Travail à faire:
1 > Traduisez en anglais cette phrase de l'extrait sur la collection « Nouvelle Clio » : « C’est avec un grand bonheur que la célèbre collection « Nouvelle Clio » des Presses universitaires de France consacre pour la première fois un volume à l’histoire japonaise. »
2 > Recopiez mot pour mot le passage de l'extrait sur la collection « Nouvelle Clio » qui va de « C’est avec un » jusqu'à « de la période. ».
3 > Poursuivez l'extrait sur la collection « Nouvelle Clio » à partir de l'endroit où il s'arrête.

Extrait à lire:

C’est avec un grand bonheur que la célèbre collection « Nouvelle Clio » des Presses universitaires de France consacre pour la première fois un volume à l’histoire japonaise. Bien connus des étudiants en histoire, les manuels de la collection sont, pour certains, devenus des classiques tel celui de Jean Delumeau Naissance et affirmation de la Réforme (1965) dont l’auteure revendique la filiation en reprenant le titre. L’ouvrage reprend ici les parties imposées de l’exercice avec la séparation du livre en deux parties, l’état de « nos connaissances » qui occupe environ les deux tiers du volume et une imposante seconde partie intitulée « Sources, historiographie, bibliographie », instrument utile et même indispensable désormais pour celui ou celle qui souhaiterait se lancer dans une étude historique de la période.

Jeu de données:

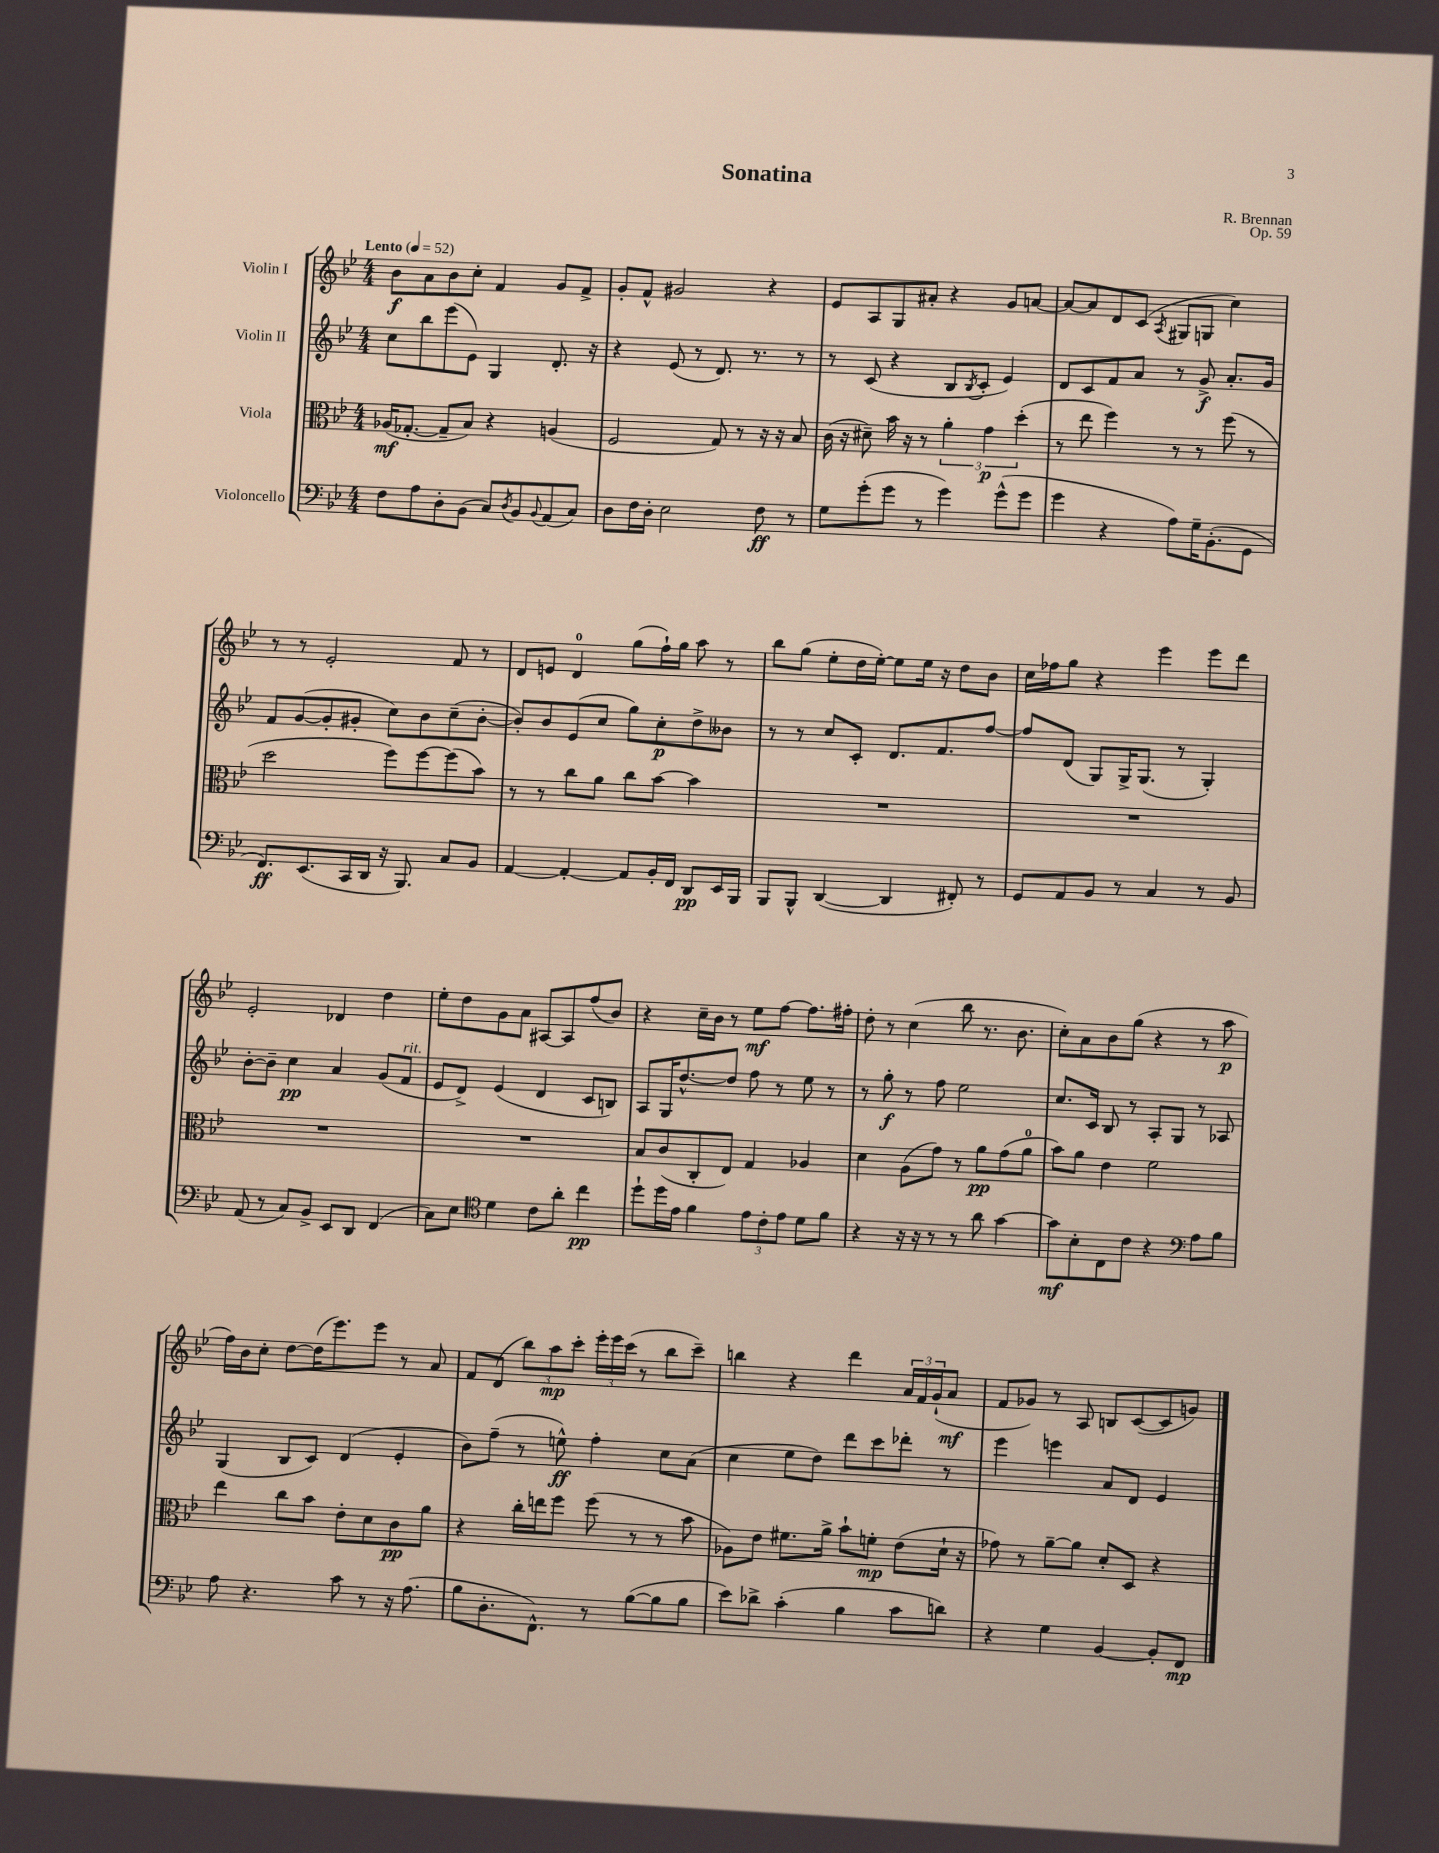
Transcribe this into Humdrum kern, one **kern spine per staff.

**kern	**kern	**kern	**kern
*staff4	*staff3	*staff2	*staff1
*clefF4	*clefC3	*clefG2	*clefG2
*k[b-e-]	*k[b-e-]	*k[b-e-]	*k[b-e-]
*M4/4	*M4/4	*M4/4	*M4/4
*MM52	*MM52	*MM52	*MM52
8F\L	(16A-/LK	8cc\L	8b-\L
.	[8.G-'/J	.	.
8A\	.	8bb-\	8a\
8D'\	8G-~/]L	(8eee-\	8b-\
(8BB-\J	8B-/J)	8e-\J)	8cc'\J
8C/L)	4r	4G/	4f/
8qD/	.	.	.
8BB-/	.	.	.
8qqBB-/	.	.	.
(8AA/	(4A/	8.d'/	8g/L
8C/J)	.	.	8f^/J
.	.	16r	.
=	=	=	=
8D\L	2F/	4r	8g'/L
16F\L	.	.	8f^^/J
16D'\JJ	.	.	.
2E-\	.	(8e-/	2g#/
.	.	8r	.
.	8G/)	8.d/)	.
.	8r	.	.
.	.	8.r	.
8F\	16r	.	4r
.	16r	.	.
8r	8B-/	8r	.
=	=	=	=
8G\L	(16c\	8r	8e-/L
.	16r	.	.
(8g'\	8d#~\)	(8c/	8A/
8g\J	16b-\	4r	8G/
.	16r	.	.
8r	8r	.	8a#'/J
4g\)	6a'\	8B-/L	4r
.	.	8qB-/	.
.	.	8c'/J	.
.	6g\	.	.
(8g^^\L	.	4e-/)	8g/L
.	(6dd'\	.	.
8g\J	.	.	[8a/J
=	=	=	=
4g\	8r	8d/L	8a/_L
.	8ee-\	8c/	8a/]
4r	4ff\)	8f/	8d/
.	.	8a/J	(8c/J
.	.	.	8qA/
8A\L)	8r	8r	8G#/L
16G~\K	8r	8g^/	8G/J
(8.BB-'\	.	.	.
.	(8ff\	8.a'/L	4cc\)
8GG\J	8r	.	.
.	.	16g/Jk	.
=	=	=	=
8.FF/L)	2dd\	8f/L	8r
.	.	([8g/	8r
(8.EE-/	.	.	.
.	.	8g'/]	2e-'/
16CC/L	.	8g#'/J	.
16DD/JJ	.	.	.
16r	8ff\L)	8cc\L)	.
8.BBB-/)	.	.	.
.	[8ff\	8b-\	.
8C/L	(8ff\]	(8cc~\	8f/
8BB-/J	8b-\J)	[8b-'\J	8r
=	=	=	=
[4AA/	8r	8b-'/]L)	8d/L
.	8r	8b-/	8e/J
4AA'/_	8cc\L	(8e-/	4d/
.	8a\J	8cc/J	.
8AA/]L	8cc\L	8gg\L)	(8gg\L
16BB-'/L	[8b-\J	8cc'\	16ff`\L)
16FF/JJ	.	.	16gg\JJ
8DD/L	4b-\]	8dd^\	8aa\
16EE-/L	.	8b--\J	8r
16BBB-/JJ	.	.	.
=	=	=	=
8BBB-/L	1r	8r	8bb-\L
8BBB-^^/J	.	8r	(8gg\J
([4DD/	.	8cc/L	8ee-'\L
.	.	8c'/J	16dd\L
.	.	.	[16ee-'\JJ)
4DD/]	.	8.d/L	8ee-\]L
.	.	.	16ee-\Jk
.	.	8.f/	16r
8FF#'/)	.	.	8dd\L
8r	.	[8ff/J	8b-\J
=	=	=	=
8GG/L	1r	8ff/]L	16cc\LL
.	.	.	16ff-\J
8AA/	.	(8d/J	8gg\J
8BB-/J	.	8G/L)	4r
8r	.	16G^/K	.
.	.	(8.G/J	.
4C/	.	.	4eee-\
.	.	8r	.
8r	.	4G'/)	8eee-\L
8BB-/	.	.	8ddd\J
=	=	=	=
(8AA/	1r	[8b-'\L	2e-'/
8r	.	8b-~\]J	.
8C/L)	.	4cc\	.
8BB-^/J	.	.	.
8EE-/L	.	4a/	4d-/
8DD/J	.	.	.
(4FF/	.	(8g/L	4dd\
.	.	8f/J	.
=	=	=	=
8C\L)	1r	8e-/L	8ee-'\L
8E-\J	.	8d^/J)	8dd\
*clefC4	*	*	*
4d\	.	(4e-/	8g\
.	.	.	8a\J
8c\L	.	4d/	[8A#/L
8a'\J	.	.	8A#/]
4cc\	.	8c/L	(8ff/
.	.	8B/J)	8b-/J)
=	=	=	=
8dd`\L	8B-/L	8A/L	4r
16dd\L	(8c/	16G/K	.
16e-\JJ	.	[8.dd^^/	.
4f\	8C'/	.	16cc~\LL
.	.	.	16b-\JJ
.	8E-/J)	8dd/]J	8r
12e-\L	4G/	8ff\	8ee-\L
12c'\	.	.	.
.	.	8r	[8ff\J
12e-\J	.	.	.
8d\L	4A-/	8ee-\	8.ff\]L
8f\J	.	8r	.
.	.	.	16ff#'\Jk
=	=	=	=
4r	4d\	8r	8dd'\
.	.	8gg'\	8r
16r	(8A\L	8r	(4cc\
16r	.	.	.
8r	8g\J)	8ff\	.
8r	8r	2ee-\	8bb-\
8a\	8a\L	.	8.r
[4g\	(8g\	.	.
.	.	.	8.b-\
.	8a\J	.	.
=	=	=	=
8g\]L	8b-\L)	8.cc/L	8cc'\L)
8B-'\	8a\J	.	8a\
.	.	16c/Jk	.
8C\	4e-\	8B-/	8b-\
8c\J	.	8r	(8gg\J
4r	2f\	8A'/L	4r
.	.	8G/J	.
*clefF4	*	*	*
8A\L	.	8r	8r
8B-\J	.	8A-/	8aa\
=	=	=	=
8A\	4ee-\	(4G/	16ff\LL)
.	.	.	16b-\J
4.r	.	.	8cc'\J
.	8cc\L	8B-/L	[8dd\L
.	8b-\J	8c/J)	(16dd\]K
.	.	.	8.eee-\)
8c\	8e-'\L	(4d/	.
8r	8d\	.	8eee-\J
16r	8c\	4e-'/	8r
(8.A\	.	.	.
.	8a\J	.	8a/
=	=	=	=
8B-\L	4r	8b-\L)	8f/L
8.D'\	.	(8ff~\J	(8d/J
.	16cc'\LL	8r	12bb-\L)
8.FF^^\J)	16ee\J	.	.
.	.	.	12aa\
.	8ff\J	8ee^^\)	.
.	.	.	12ccc'\J
8r	(8ff\	4ff'\	24eee-'\LL
.	.	.	24eee-\
.	.	.	(24ccc\JJ
([8B-\L	8r	.	8r
8B-\]	8r	8cc\L	8bb-\L
8B-\J	8b-\	(8a\J	8ccc~\J)
=	=	=	=
8e-\L)	8A-\L)	4cc\	4bb\
8d-^\J	8e-\J	.	.
(4c'\	8.f#\L	8ee-\L	4r
.	.	8dd\J)	.
.	16a^\Jk	.	.
4B-\	8b-`\L	8ddd\L	4ddd\
.	8f'\J	8ccc\	.
8c\L	(8e-\L	8ddd-'\J	24a/LL
.	.	.	24f/
.	.	.	(24g`/J
8d\J)	16d`\Jk	8r	8a/J
.	16r	.	.
=	=	=	=
4r	8g-\)	4eee-\	8f/L
.	8r	.	8g-/J)
4G\	[8a~\L	4eee\	8r
.	8a\]J	.	8A/
[4BB-/	8d'/L	8a/L	8B/L
.	8D/J	8d/J	([8c/
8BB-'/]L	4r	4e-/	8c/]
8FF/J	.	.	8g/J)
==	==	==	==
*-	*-	*-	*-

Corrigés:
1 > It is with great pleasure that the famous "Nouvelle Clio" series from the Presses universitaires de France is devoting a volume to Japanese history for the first time.

2 >
C’est avec un grand bonheur que la célèbre collection « Nouvelle Clio » des Presses universitaires de France consacre pour la première fois un volume à l’histoire japonaise. Bien connus des étudiants en histoire, les manuels de la collection sont, pour certains, devenus des classiques tel celui de Jean Delumeau Naissance et affirmation de la Réforme (1965) dont l’auteure revendique la filiation en reprenant le titre. L’ouvrage reprend ici les parties imposées de l’exercice avec la séparation du livre en deux parties, l’état de « nos connaissances » qui occupe environ les deux tiers du volume et une imposante seconde partie intitulée « Sources, historiographie, bibliographie », instrument utile et même indispensable désormais pour celui ou celle qui souhaiterait se lancer dans une étude historique de la période.

3 >
La première partie du livre est divisée en trois séquences qui elles-mêmes renvoient aux trois siècles d’histoire traités. Chaque partie non seulement expose les faits mais met en avant, autant que faire se peut, les recherches les plus récentes et leurs enjeux sur les questions traitées. De ce point de vue, le pari est réussi et la lecture toujours attrayante. On sent évidemment à travers ces pages les tropismes personnels de l’auteure, plus attirée par les questions internationales et religieuses que par les problèmes sociaux mais on est frappé par la précision des développements et l’érudition exposée. La traduction – parfois longue – de certains textes japonais est toujours bienvenue, variée et permet au lecteur de mieux comprendre le récit historique de l’intérieur en quelque sorte.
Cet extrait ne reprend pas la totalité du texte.